Newsletter Volume 38, Number 1, 2023

受賞者からのコメント

顔写真:藏敷栞菜

ベストポスター賞を受賞して

熊本大学薬学部 微生物薬学分野
藏敷栞菜

 この度,日本薬物動態学会第37回年会において,「Transport characteristics of genetically engineered BBB-permeable cyclic peptide-conjugated monoclonal antibody in vitro and in vivo」という演題で,ベストポスター賞という名誉ある賞をいただきまして大変光栄に思います.この場を借りて,審査いただきました選考委員の先生方,並びに日本薬物動態学会の関係者の皆様に心より御礼申し上げます.

 近年,モノクローナル抗体は,治療満足度が低い中枢神経系疾患の治療薬として期待されています.しかし,モノクローナル抗体の脳移行性は血液脳関門(BBB)のバリア機能により極めて低くなっており,臨床試験の失敗,高用量投与による副作用発現や医療経済への負担増大の原因となっています.そこで我々はモノクローナル抗体のBBBを介した脳内送達を促進させる基盤技術の構築を目指しています.以前,当研究室において,高分子化合物のBBB透過を可能にするBBB透過性環状ペプチド「SLSペプチド」を同定しました (Yamaguchi, et al. 2020).そこで本研究では,モノクローナル抗体のH鎖C末端に遺伝子工学的にSLSペプチドを発現させたSLS発現抗体のin vitro におけるBBB透過およびin vivoにおける脳内分布の評価を行いました.

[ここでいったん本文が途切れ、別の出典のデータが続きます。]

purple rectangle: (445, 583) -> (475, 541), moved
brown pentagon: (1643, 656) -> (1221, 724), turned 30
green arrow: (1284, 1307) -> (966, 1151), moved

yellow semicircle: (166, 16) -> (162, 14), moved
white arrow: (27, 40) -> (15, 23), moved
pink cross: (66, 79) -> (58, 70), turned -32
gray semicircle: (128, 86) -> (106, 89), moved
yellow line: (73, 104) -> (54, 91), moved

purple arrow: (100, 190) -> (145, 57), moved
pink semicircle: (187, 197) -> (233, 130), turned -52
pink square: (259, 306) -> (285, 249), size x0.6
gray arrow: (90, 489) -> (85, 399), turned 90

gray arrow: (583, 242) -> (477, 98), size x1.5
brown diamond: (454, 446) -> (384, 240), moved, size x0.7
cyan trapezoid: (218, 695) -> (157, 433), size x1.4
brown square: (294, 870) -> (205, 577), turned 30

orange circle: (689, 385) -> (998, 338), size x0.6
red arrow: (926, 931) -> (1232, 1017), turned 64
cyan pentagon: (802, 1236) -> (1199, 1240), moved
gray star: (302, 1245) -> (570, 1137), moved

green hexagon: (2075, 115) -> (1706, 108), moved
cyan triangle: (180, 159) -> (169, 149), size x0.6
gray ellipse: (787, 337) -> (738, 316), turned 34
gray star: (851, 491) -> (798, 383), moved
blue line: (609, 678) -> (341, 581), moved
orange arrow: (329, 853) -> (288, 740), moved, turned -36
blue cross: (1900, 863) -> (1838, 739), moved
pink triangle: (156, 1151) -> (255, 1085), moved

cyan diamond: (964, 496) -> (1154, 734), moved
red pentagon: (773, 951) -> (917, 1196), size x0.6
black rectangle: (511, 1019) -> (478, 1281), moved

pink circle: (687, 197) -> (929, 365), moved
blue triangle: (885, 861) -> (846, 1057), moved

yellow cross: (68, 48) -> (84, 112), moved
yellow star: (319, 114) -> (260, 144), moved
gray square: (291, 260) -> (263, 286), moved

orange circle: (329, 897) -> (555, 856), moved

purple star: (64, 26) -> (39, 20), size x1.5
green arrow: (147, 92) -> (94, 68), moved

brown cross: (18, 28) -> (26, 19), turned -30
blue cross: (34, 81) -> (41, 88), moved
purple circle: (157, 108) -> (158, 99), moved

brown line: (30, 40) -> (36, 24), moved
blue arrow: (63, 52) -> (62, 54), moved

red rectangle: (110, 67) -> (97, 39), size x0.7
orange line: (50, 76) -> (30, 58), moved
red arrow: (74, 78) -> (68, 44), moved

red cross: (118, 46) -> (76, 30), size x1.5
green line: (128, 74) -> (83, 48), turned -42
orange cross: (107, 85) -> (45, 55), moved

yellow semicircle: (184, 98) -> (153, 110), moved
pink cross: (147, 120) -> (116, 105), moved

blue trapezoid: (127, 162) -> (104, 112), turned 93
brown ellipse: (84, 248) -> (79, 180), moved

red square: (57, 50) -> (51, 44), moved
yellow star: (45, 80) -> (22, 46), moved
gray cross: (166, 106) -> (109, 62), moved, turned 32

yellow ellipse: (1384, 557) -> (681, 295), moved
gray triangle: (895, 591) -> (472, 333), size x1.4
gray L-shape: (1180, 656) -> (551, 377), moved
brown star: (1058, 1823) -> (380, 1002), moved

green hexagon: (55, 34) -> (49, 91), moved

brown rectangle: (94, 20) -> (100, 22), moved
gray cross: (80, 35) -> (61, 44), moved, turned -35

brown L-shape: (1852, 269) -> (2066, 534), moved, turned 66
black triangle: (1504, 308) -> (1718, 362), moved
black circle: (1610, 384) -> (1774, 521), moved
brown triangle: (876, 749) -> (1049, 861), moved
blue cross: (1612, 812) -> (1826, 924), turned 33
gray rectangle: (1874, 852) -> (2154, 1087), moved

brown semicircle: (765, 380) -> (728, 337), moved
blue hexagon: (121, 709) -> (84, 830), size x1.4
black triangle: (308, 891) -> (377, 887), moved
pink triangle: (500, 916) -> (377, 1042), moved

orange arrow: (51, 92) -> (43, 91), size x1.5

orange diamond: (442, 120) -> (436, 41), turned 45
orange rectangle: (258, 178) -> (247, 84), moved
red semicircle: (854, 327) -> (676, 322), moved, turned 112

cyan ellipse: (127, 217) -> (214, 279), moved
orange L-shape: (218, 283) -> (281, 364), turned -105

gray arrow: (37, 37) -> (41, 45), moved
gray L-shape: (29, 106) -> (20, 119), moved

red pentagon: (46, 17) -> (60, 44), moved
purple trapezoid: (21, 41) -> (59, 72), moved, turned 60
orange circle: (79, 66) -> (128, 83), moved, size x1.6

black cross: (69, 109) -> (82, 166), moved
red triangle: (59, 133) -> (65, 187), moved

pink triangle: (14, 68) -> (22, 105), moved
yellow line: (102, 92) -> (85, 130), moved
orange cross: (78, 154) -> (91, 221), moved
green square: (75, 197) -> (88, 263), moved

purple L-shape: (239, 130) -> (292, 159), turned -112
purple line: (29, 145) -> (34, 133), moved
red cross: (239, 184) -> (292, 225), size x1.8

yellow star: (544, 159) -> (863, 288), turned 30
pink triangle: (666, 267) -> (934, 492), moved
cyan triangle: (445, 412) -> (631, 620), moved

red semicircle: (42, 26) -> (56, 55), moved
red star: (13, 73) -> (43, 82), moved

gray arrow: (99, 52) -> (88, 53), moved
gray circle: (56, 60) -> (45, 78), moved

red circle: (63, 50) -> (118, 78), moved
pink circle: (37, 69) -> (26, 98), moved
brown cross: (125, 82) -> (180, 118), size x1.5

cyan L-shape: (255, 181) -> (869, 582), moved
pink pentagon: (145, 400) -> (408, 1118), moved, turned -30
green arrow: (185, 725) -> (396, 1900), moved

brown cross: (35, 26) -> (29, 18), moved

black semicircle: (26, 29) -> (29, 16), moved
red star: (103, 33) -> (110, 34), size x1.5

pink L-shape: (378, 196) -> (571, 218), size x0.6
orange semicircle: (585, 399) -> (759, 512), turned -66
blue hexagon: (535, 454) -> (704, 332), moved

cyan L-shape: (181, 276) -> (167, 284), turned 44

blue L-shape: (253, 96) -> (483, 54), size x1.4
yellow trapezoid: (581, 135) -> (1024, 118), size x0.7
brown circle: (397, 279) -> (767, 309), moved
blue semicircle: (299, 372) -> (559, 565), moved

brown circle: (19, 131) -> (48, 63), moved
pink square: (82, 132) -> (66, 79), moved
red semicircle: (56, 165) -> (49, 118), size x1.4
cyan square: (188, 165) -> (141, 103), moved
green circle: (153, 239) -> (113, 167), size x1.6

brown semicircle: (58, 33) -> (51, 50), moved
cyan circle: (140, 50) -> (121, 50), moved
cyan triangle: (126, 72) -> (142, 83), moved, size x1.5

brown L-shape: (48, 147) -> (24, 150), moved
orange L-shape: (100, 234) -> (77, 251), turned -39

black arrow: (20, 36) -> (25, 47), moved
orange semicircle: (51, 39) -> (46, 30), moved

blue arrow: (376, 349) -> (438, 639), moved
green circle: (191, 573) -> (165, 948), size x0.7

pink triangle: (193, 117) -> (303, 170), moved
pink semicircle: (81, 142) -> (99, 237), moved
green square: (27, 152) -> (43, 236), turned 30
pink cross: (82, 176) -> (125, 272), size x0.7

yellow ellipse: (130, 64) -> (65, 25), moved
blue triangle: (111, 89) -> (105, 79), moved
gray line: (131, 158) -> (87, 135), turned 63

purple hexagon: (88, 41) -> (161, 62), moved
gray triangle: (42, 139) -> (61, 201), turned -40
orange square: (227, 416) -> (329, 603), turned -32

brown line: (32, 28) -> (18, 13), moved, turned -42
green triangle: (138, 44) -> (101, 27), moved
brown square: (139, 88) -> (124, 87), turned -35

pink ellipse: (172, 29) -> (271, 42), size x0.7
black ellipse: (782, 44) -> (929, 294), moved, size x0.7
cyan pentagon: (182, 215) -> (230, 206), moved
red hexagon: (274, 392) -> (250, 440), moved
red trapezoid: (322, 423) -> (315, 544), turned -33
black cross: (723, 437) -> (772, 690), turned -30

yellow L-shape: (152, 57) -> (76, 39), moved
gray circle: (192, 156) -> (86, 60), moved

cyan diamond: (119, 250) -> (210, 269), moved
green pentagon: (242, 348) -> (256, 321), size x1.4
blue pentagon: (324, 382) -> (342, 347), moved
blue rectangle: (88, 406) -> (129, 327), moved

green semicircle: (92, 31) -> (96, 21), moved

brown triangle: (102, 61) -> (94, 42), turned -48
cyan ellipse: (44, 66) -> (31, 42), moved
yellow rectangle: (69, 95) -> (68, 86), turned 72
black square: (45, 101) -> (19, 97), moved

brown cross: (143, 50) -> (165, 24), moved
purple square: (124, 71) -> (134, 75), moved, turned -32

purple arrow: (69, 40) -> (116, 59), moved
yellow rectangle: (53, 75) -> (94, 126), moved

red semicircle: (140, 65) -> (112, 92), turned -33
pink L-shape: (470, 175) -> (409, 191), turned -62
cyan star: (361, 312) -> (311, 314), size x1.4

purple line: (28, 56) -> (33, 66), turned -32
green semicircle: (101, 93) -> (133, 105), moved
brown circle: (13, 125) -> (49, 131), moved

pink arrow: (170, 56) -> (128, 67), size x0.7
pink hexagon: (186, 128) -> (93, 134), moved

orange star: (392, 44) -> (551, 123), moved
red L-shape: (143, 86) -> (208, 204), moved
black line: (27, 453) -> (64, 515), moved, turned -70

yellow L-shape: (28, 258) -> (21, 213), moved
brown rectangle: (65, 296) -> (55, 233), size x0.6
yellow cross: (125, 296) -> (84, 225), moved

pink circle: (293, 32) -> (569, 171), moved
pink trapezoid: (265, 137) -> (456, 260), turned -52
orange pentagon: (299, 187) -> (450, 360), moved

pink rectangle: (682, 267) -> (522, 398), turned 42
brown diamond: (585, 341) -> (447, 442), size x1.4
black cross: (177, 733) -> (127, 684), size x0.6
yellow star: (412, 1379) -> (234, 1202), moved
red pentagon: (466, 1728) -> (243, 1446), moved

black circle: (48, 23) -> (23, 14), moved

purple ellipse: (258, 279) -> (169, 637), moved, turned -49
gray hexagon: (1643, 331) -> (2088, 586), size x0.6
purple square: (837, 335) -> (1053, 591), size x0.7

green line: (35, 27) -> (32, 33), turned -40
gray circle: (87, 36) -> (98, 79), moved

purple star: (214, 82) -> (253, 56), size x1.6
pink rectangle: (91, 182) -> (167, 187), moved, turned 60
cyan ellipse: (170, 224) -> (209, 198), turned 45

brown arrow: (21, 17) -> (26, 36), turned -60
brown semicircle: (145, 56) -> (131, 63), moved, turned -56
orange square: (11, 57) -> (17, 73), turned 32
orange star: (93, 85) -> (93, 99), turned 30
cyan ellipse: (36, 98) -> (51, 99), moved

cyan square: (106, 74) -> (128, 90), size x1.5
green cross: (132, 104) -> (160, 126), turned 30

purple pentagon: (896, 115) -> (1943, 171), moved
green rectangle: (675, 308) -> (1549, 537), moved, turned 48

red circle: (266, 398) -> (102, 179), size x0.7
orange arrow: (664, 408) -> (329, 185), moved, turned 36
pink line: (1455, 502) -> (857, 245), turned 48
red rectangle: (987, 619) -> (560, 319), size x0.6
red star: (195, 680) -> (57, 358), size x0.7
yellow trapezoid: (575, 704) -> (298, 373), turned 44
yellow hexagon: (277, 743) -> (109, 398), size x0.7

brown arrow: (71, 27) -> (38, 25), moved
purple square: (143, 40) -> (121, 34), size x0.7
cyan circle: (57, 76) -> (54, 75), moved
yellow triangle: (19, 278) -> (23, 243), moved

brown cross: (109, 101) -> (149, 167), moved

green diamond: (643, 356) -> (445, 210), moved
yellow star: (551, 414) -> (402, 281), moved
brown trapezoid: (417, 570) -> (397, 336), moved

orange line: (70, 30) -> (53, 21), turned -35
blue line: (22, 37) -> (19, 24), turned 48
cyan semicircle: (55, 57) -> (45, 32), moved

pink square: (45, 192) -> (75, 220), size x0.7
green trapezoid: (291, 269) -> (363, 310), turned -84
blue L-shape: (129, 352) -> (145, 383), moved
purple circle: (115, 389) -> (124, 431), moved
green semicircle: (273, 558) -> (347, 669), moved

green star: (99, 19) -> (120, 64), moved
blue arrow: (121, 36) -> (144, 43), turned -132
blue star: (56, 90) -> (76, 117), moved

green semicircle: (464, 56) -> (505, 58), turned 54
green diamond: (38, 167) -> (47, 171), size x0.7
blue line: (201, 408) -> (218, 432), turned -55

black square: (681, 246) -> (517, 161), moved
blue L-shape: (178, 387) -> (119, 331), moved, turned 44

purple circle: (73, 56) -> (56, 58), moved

 まず,ヒト脳毛細血管内皮細胞モデルであるhCMEC/D3およびラットBBBモデル細胞を用いてSLS発現抗体のin vitro実験における細胞内取り込み量を測定した結果,非発現抗体と比較して有意な取り込み量の増加が観察されました.次にマウスを用いたin vivo実験によりそれぞれの抗体の脳移行性を評価しました.投与1時間後におけるSLS発現抗体の脳内量は非発現抗体と比較して有意に6倍増加しました.以上のことから,SLSペプチドを発現させることで,モノクローナル抗体のBBBを介した脳内移行を促進可能であることが示唆されました.今回確立した方法は既存のモノクローナル抗体製造技術をそのまま用いることができるため,あらゆるモノクローナル抗体に適応可能であると考えられます.本研究成果は,中枢神経系疾患のための抗体医薬の開発に貢献できると期待されます.

 最後になりましたが,本研究を実施するにあたり中心的にご指導いただいた伊藤慎悟准教授をはじめ,当研究室の教員および学生の皆様にこの場を借りて深く御礼申し上げます.